Thanks, Ron. Looking forward to the updates. As far as pricing, does that take into account discounts?

So the numbers that I've shared are before the mandatory government discounts.

Okay, much appreciated. I'll have another one, but I'll jump in the queue. Thank you so much.

Thank you, Andres.

As a reminder, if you would like to ask a question, please press star 1 on your telephone keypad. Our next questions come from the line of Ritu Baral with Cowan. Please proceed with your questions.

Hey, guys. Thanks for taking the follow-up. So this is the first orphan drug launch that has occurred, at least in my universe, right into the teeth of COVID. And I'm wondering, as you guys think of launch activities rather than ongoing commercial activities, what specific launch activities are have been tailored to a much, much more virtual environment, commercial environment than in any time in the past? And how should we be thinking about presence at medical meetings for data or booths, et cetera, going forward? Thanks.

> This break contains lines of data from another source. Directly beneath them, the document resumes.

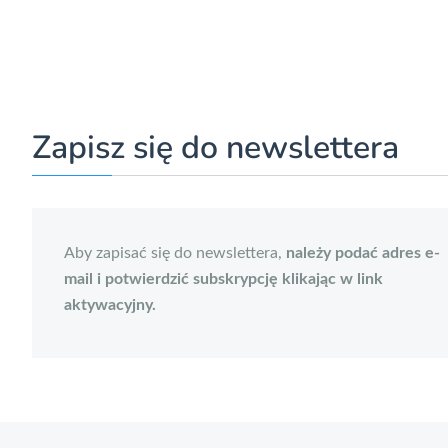
Zapisz się do newslettera
Aby zapisać się do newslettera,
należy podać adres e-
mail i potwierdzić subskrypcję klikając w link
aktywacyjny.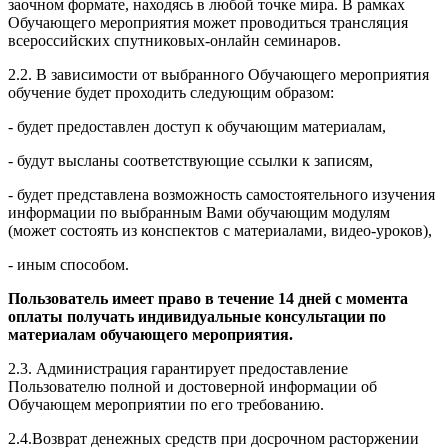
заочном формате, находясь в любой точке мира. В рамках
Обучающего мероприятия может проводиться трансляция
всероссийских спутниковых-онлайн семинаров.
2.2. В зависимости от выбранного Обучающего мероприятия
обучение будет проходить следующим образом:
- будет предоставлен доступ к обучающим материалам,
- будут высланы соответствующие ссылки к записям,
- будет представлена возможность самостоятельного изучения
информации по выбранным Вами обучающим модулям
(может состоять из конспектов с материалами, видео-уроков),
- иным способом.
Пользователь имеет право в течение 14 дней с момента
оплаты получать индивидуальные консультации по
материалам обучающего мероприятия.
2.3. Администрация гарантирует предоставление
Пользователю полной и достоверной информации об
Обучающем мероприятии по его требованию.
2.4.Возврат денежных средств при досрочном расторжении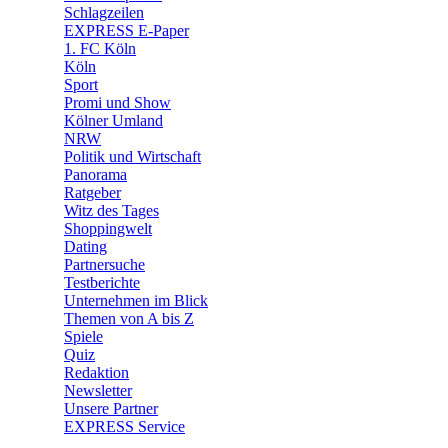
🧩 Spiele
Schlagzeilen
EXPRESS E-Paper
1. FC Köln
Köln
Sport
Promi und Show
Kölner Umland
NRW
Politik und Wirtschaft
Panorama
Ratgeber
Witz des Tages
Shoppingwelt
Dating
Partnersuche
Testberichte
Unternehmen im Blick
Themen von A bis Z
Spiele
Quiz
Redaktion
Newsletter
Unsere Partner
EXPRESS Service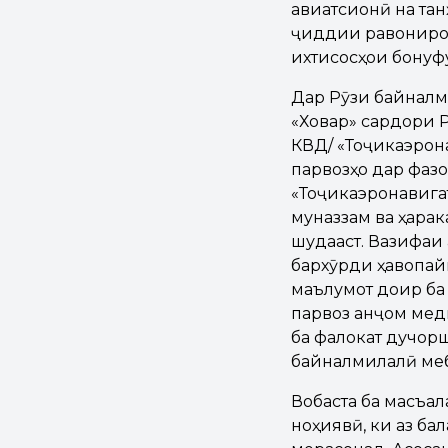
авиатсионӣ на тан
ҷиддии равониро н
ихтисосҳои бонуф
Дар Рӯзи байналм
«Ховар» сардори 
КВД/ «Тоҷикаэрон
парвозҳо дар фазо
«Тоҷикаэронавига
муназзам ва ҳара
шудааст. Вазифаи 
бархӯрди ҳавопайм
маълумот доир ба 
парвоз анҷом мед
ба фалокат дучор
байналмилалӣ ме
Вобаста ба масъал
ноҳиявӣ, ки аз ба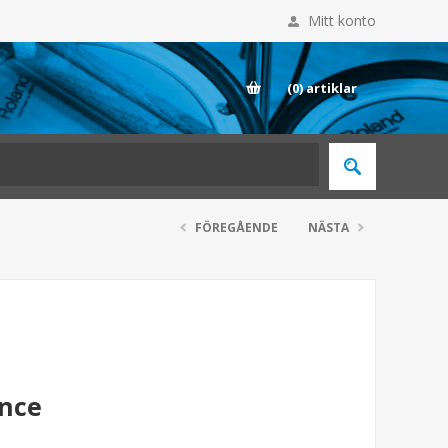
Mitt konto
E
(0)
artiklar
FÖREGÅENDE
NÄSTA
ance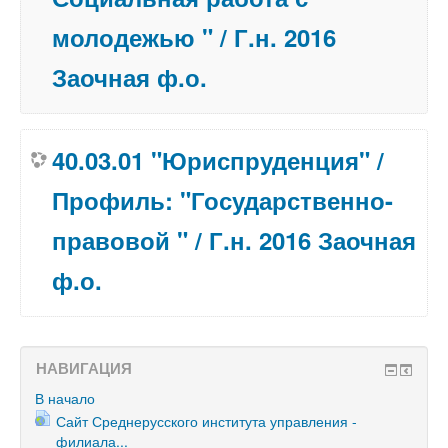
молодежью " / Г.н. 2016
Заочная ф.о.
40.03.01 "Юриспруденция" /
Профиль: "Государственно-
правовой " / Г.н. 2016 Заочная
ф.о.
НАВИГАЦИЯ
В начало
Сайт Среднерусского института управления -
филиала...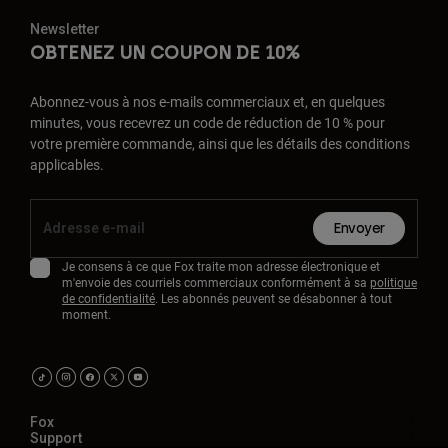
Newsletter
OBTENEZ UN COUPON DE 10%
Abonnez-vous à nos e-mails commerciaux et, en quelques
minutes, vous recevrez un code de réduction de 10 % pour
votre première commande, ainsi que les détails des conditions
applicables.
Envoyer
Je consens à ce que Fox traite mon adresse électronique et
m'envoie des courriels commerciaux conformément à sa
politique
de confidentialité
. Les abonnés peuvent se désabonner à tout
moment.
Fox
Support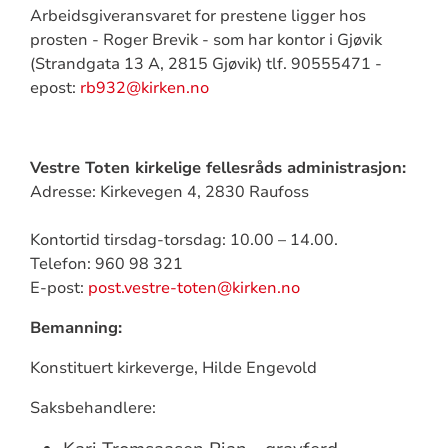
Arbeidsgiveransvaret for prestene ligger hos
prosten - Roger Brevik - som har kontor i Gjøvik
(Strandgata 13 A, 2815 Gjøvik) tlf. 90555471 -
epost:
rb932@kirken.no
Vestre Toten kirkelige fellesråds administrasjon:
Adresse: Kirkevegen 4, 2830 Raufoss
Kontortid tirsdag-torsdag: 10.00 – 14.00.
Telefon: 960 98 321
E-post:
post.vestre-toten@kirken.no
Bemanning:
Konstituert kirkeverge, Hilde Engevold
Saksbehandlere: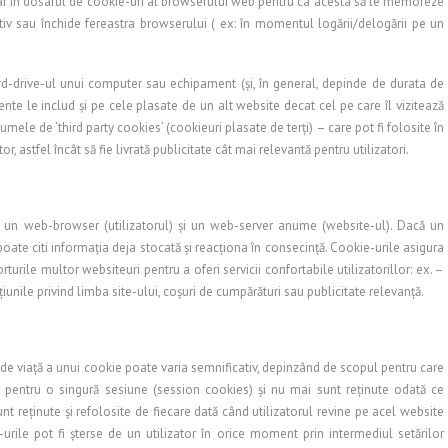
r în dosarul de cookie-uri al browserului web pentru ca acesta să le memoreze
iv sau închide fereastra browserului ( ex: în momentul logării/delogării pe un
d-drive-ul unui computer sau echipament (și, în general, depinde de durata de
tente le includ și pe cele plasate de un alt website decat cel pe care îl vizitează
ele de ‘third party cookies’ (cookieuri plasate de terți) – care pot fi folosite în
astfel încât să fie livrată publicitate cât mai relevantă pentru utilizatori.
re un web-browser (utilizatorul) şi un web-server anume (website-ul). Dacă un
te citi informaţia deja stocată şi reacţiona în consecinţă. Cookie-urile asigura
turile multor websiteuri pentru a oferi servicii confortabile utilizatorillor: ex. –
ţiunile privind limba site-ului, coşuri de cumpărături sau publicitate relevanţă.
de viaţă a unui cookie poate varia semnificativ, depinzând de scopul pentru care
v pentru o singură sesiune (session cookies) şi nu mai sunt reţinute odată ce
unt reţinute şi refolosite de fiecare dată când utilizatorul revine pe acel website
urile pot fi şterse de un utilizator în orice moment prin intermediul setărilor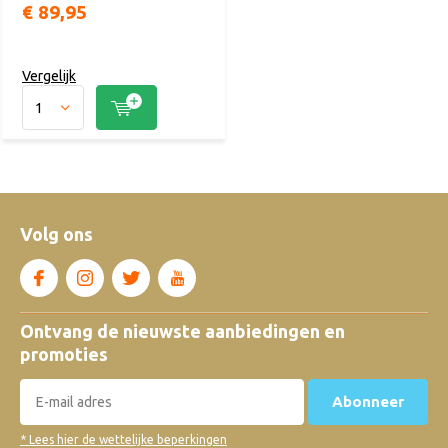
€ 89,95
Vergelijk
Volg ons
Ontvang de nieuwste aanbiedingen en
promoties
Abonneer
* Lees hier de wettelijke beperkingen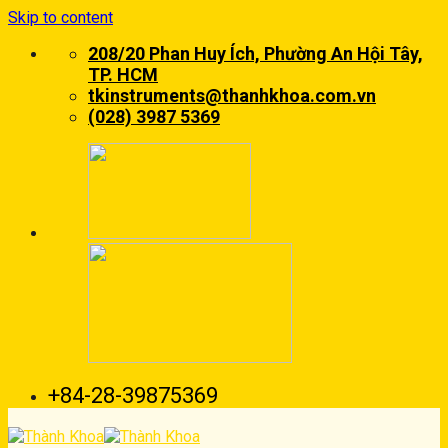
Skip to content
208/20 Phan Huy Ích, Phường An Hội Tây,
TP. HCM
tkinstruments@thanhkhoa.com.vn
(028) 3987 5369
+84-28-39875369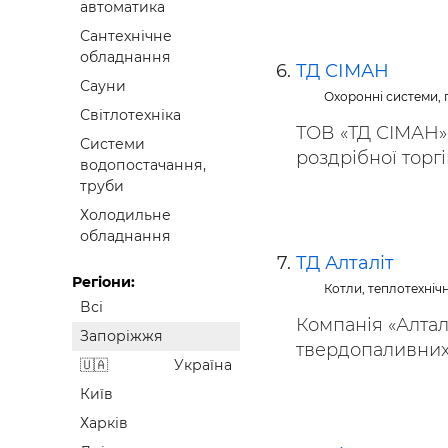
автоматика
Сантехнічне
обладнання
ТД СІМАН
Сауни
Охоронні системи,
Світлотехніка
ТОВ «ТД СІМАН» 
Системи
роздрібної торгі
водопостачання,
труби
Холодильне
обладнання
ТД Алталіт
Регіони:
Котли, теплотехніч
Всі
Компанія «Алтал
Запоріжжя
твердопаливних к
Україна
Київ
Харків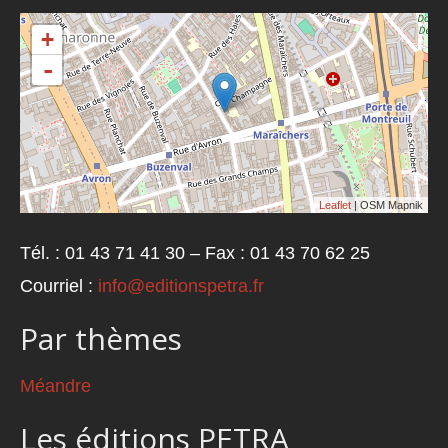
+
-
Leaflet
| OSM Mapnik
Tél. : 01 43 71 41 30 – Fax : 01 43 70 62 25
Courriel :
info@editionspetra.fr
Par thèmes
Méandre
Les éditions PETRA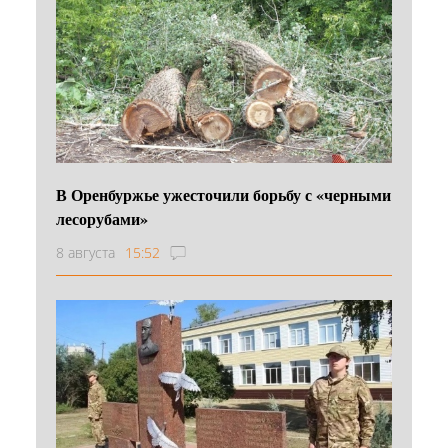
В Оренбуржье ужесточили борьбу с «черными
лесорубами»
8 августа
15:52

A couple. a couple points i would make on that on that one and the first is that we've hired experienced representatives who have been selling through the covid world and so they're very nimble at at flipping back and forth between uh virtual visits with physicians and in-person lives so we see that they are already in the field able and and quite frankly doing both types of visits the second would be our speaker program and again we were able to do a lot more now virtually with getting out, training doctors quickly, training them in their off hours when they're not in clinic and getting the news out about Bill's day. And then third, on the medical meetings, we're seeing that, again, a hybrid approach. So ASLD, as an example, is taking an approach with having some portions of the program live and some virtually. And again, I think the experience that our collective team has in terms of being able to access and work with physicians both virtually and in person is going to give us a great uptake.

Great. Thanks for taking the follow-up.

Thank you. We have reached the end of our Q&A session. I will now turn the call back over to Ron Cooper for any closing remarks.

Thank you, Operator. Thank you all for attending today's conference call. We'll continue to keep you updated on progress with our global Build Bay launch, as well as our clinical programs in biliatresia and allogeal syndrome, and our adult liver and viral disease. As we continue to advance Alvareo's mission to provide hope to families of patients with liver disease and the entire liver community, thanks to all for your continued support.

Thank you. That does conclude today's teleconference. Thank you for your participation. You may disconnect your lines at this time. Have a great day.